Future plc closed its Washington, D.C. office, where its B2B publications like SmartBrief and the former Dennis Publishing titles it acquired in 2021 were based, according to three Future employees.
The D.C. office on 13th Street NW closed at the end of December, the same time Future shuttered its Atlanta office, which Digiday reported on last week. Future is down to two offices in the U.S.: its U.S. headquarters in New York City and an office in Los Angeles.
“Like many businesses at the moment, we are reviewing our operating model, and part of our operating model is our location strategy,” a Future plc spokesperson said in an email. In some locations, “moving to a hybrid model has meant that our office space is now too large for our employee footprint in that location and we have therefore taken the decision to move our teams to working fully remote in those areas,” they added.
Two employees based out of Future’s former D.C. office told Digiday that they had not heard of any layoffs as a result of the closures. The D.C.-based teams now work remotely.
Employees were informed of the office closures with a virtual meeting and a follow-up email, sent by Future COO Claire Blunt on Dec. 6, a copy of which was shared with Digiday by an employee.
The email reads, in part: “We are in quite a challenging and uncertain economic time, and in such times we must remain resilient and focused on a commercially sensible approach by identifying areas where we can deliver the most effective operation. One of these areas has been our location strategy and considerations around the usage of our offices, recruitment in the local market and overall expenditure. We have recognised that there is limited scale and scalability in the D.C. and Atlanta markets and we can no longer retain offices in those spaces.”
Though Future encouraged employees to go into the office two to three days a week, the D.C. office was a “sparsely-used space for the most part… People were in the office less than that,” said one employee, who asked to remain anonymous.
A second employee, who also spoke under the condition of anonymity, said that though they were going into the office only about once a month, they liked having the option of working from there. “I do miss the opportunity to go into the office sometimes and see people in person. Not knowing the next time that I might ever see coworkers in person is a little weird,” they said.
“It seems rational to assume that most companies are realizing that they have too much space, and they consolidate,” said Doug Arthur, managing director at media research and advisory firm Huber Research Partners. “Everybody’s worried about [the economic] slowdown, because interest rates are up…But when you’re making a real estate decision, you’re not making a short-term decision. You’re making a long-term decision,” he added.
“I can’t imagine companies making real estate decisions because they think the economy is going to be soft in the second half of 2023. That doesn’t make a lot of sense to me. I think it’s more a function of the flex-work schedule, the ability of employees — and frankly the desire of employees — to work remotely,” he said.

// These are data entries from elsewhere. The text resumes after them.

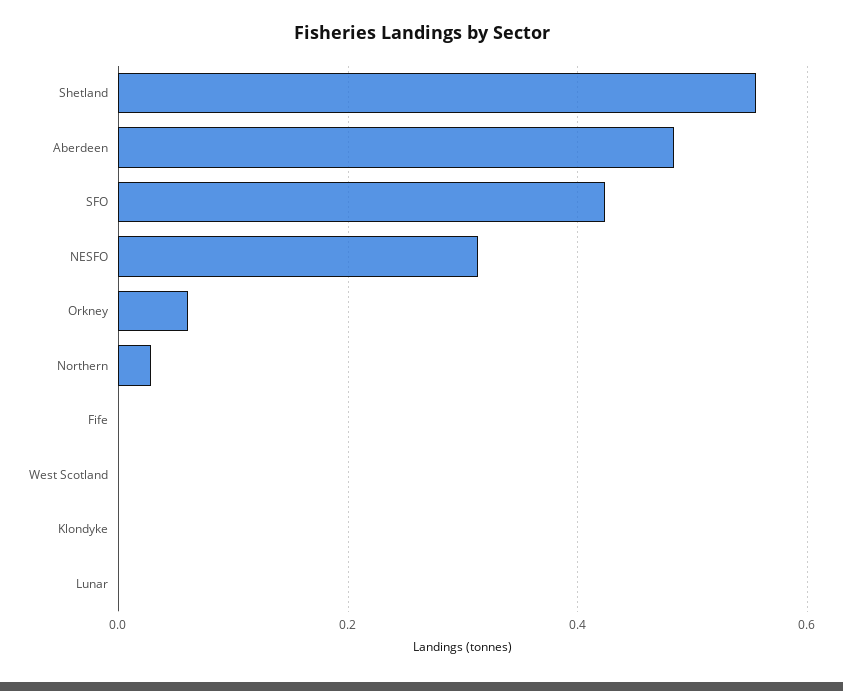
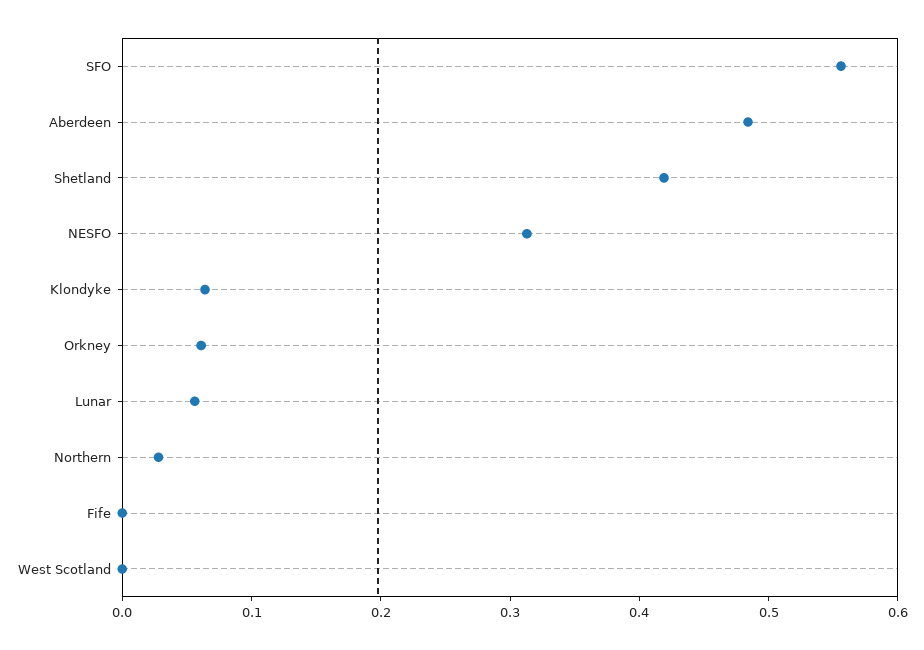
  {
-   "Shetland": 0.56,
+   "Shetland": 0.42,
    "Aberdeen": 0.48,
-   "SFO": 0.42,
+   "SFO": 0.56,
    "NESFO": 0.32,
    "Orkney": 0.06,
    "Northern": 0.02,
    "Fife": 0,
    "West Scotland": 0,
-   "Klondyke": 0,
+   "Klondyke": 0.06,
-   "Lunar": 0
+   "Lunar": 0.06
  }

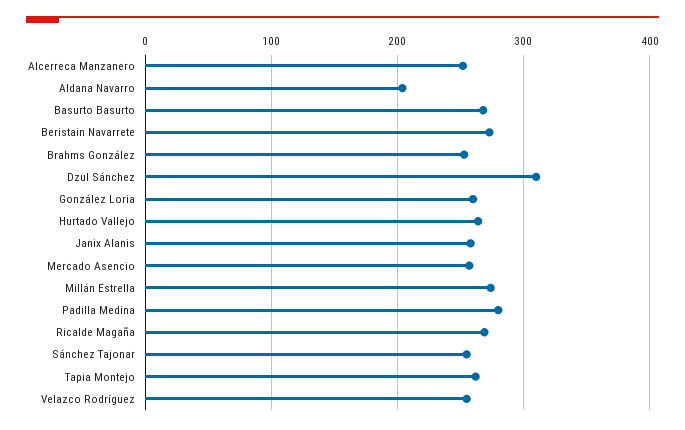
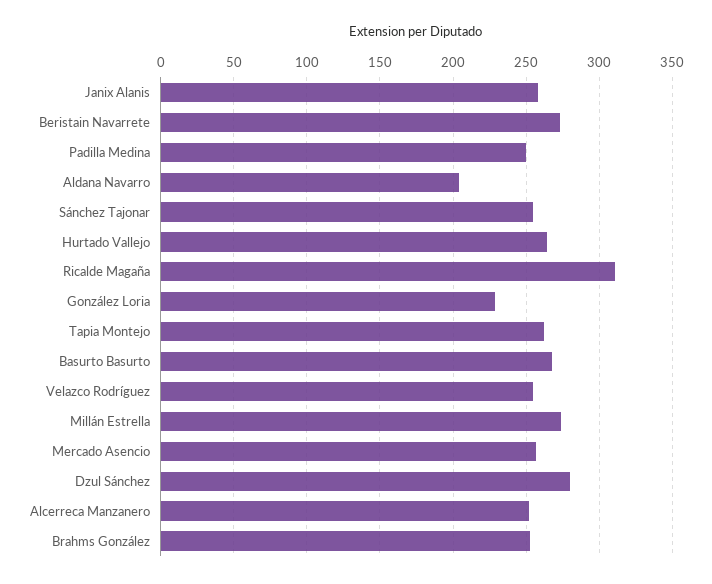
  {
    "Alcerreca Manzanero": 250,
    "Aldana Navarro": 205,
    "Basurto Basurto": 270,
    "Beristain Navarrete": 275,
    "Brahms González": 255,
-   "Dzul Sánchez": 310,
+   "Dzul Sánchez": 280,
-   "González Loria": 260,
+   "González Loria": 230,
    "Hurtado Vallejo": 265,
    "Janix Alanis": 260,
    "Mercado Asencio": 255,
    "Millán Estrella": 275,
-   "Padilla Medina": 280,
+   "Padilla Medina": 250,
-   "Ricalde Magaña": 270,
+   "Ricalde Magaña": 310,
    "Sánchez Tajonar": 255,
    "Tapia Montejo": 260,
    "Velazco Rodríguez": 255
  }

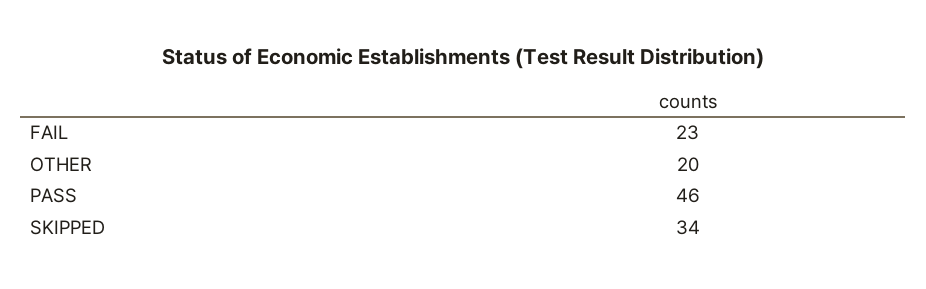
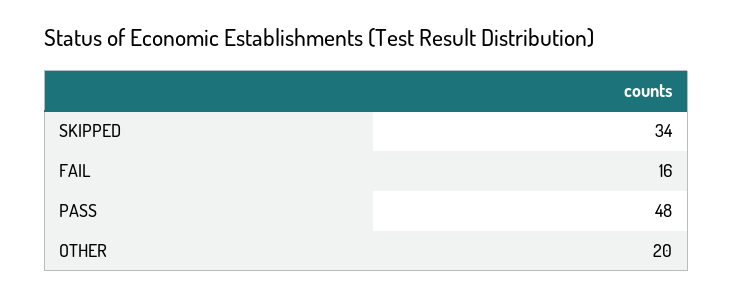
  {
-   "FAIL": 23,
+   "FAIL": 16,
    "OTHER": 20,
-   "PASS": 46,
+   "PASS": 48,
    "SKIPPED": 34
  }

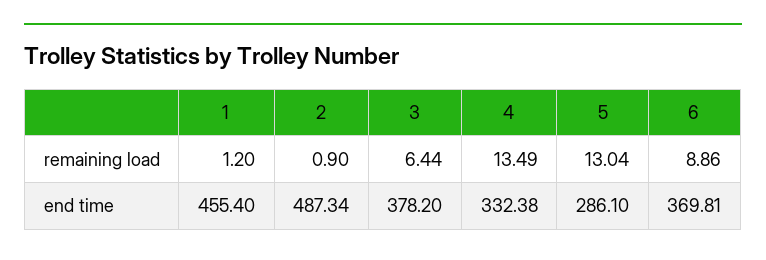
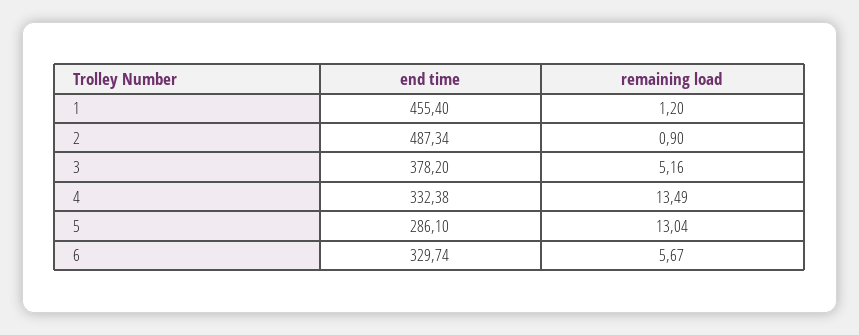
  {
    "1": {
      "remaining load": 1.2,
      "end time": 455.4
    },
    "2": {
      "remaining load": 0.9,
      "end time": 487.34
    },
    "3": {
-     "remaining load": 6.44,
+     "remaining load": 5.16,
      "end time": 378.2
    },
    "4": {
      "remaining load": 13.49,
      "end time": 332.38
    },
    "5": {
      "remaining load": 13.04,
      "end time": 286.1
    },
    "6": {
-     "remaining load": 8.86,
+     "remaining load": 5.67,
-     "end time": 369.81
+     "end time": 329.74
    }
  }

What the office closures mean for Future’s U.S. ambitions
The reduction in Future’s real estate footprint in the U.S. naturally leads to questions regarding the British company’s ambitions to expand on this side of the pond with brands that include Marie Claire, Who What Wear, The Week and Kiplinger, among others.
However, the Future spokesperson denied that the real estate decisions signal a change to those plans.
“The specific needs of one location do not have an impact on our plans and focus on the U.S. If you look at our latest financial results, they are testament to our U.S. expansion. Our U.S. business continues to grow and comprise a greater share of Future’s global revenue — going from 35% to 39% year-over-year,” they said.
Future’s U.S. business is an important driver of overall company revenue. In Future’s 2022 earnings , the company achieved organic revenue growth of 7% in the U.S.; for comparison, the company’s organic revenue in the U.K. declined by 1%. While that’s down from 2021 revenue growth of 27% in the U.S., the U.S. brings in significantly more digital ad revenue than the U.K., at about $198.7 million (or £163.4 million) compared to about $82.42 million (or £67.8 million) in the U.K. (Future defines “organic growth” as “the like for like portfolio excluding acquisitions and disposals made during FY 2021 and FY 2022 and including the impact of closures and new launches at constant [foreign exchange] rates.”)
However, Future’s U.S. audience declined 13% year-over-year from November 2021 to 2022, according to Comscore data.
Future plans to “continue to assess new opportunities to expand our reach in North America,” the spokesperson said.
Future is also investing in its senior leadership in the U.S. On Jan. 10, the company appointed two sales execs based out of the New York office: Ali Dib as head of agency strategy and Jeffrey Goldstein as head of programmatic.
Notably, Future CEO Zillah Byng-Thorne announced in September that she intended to step down by the end of this year. The company’s board has appointed a global executive search firm to find Byng-Thorne’s successor, according to Future’s latest earnings report.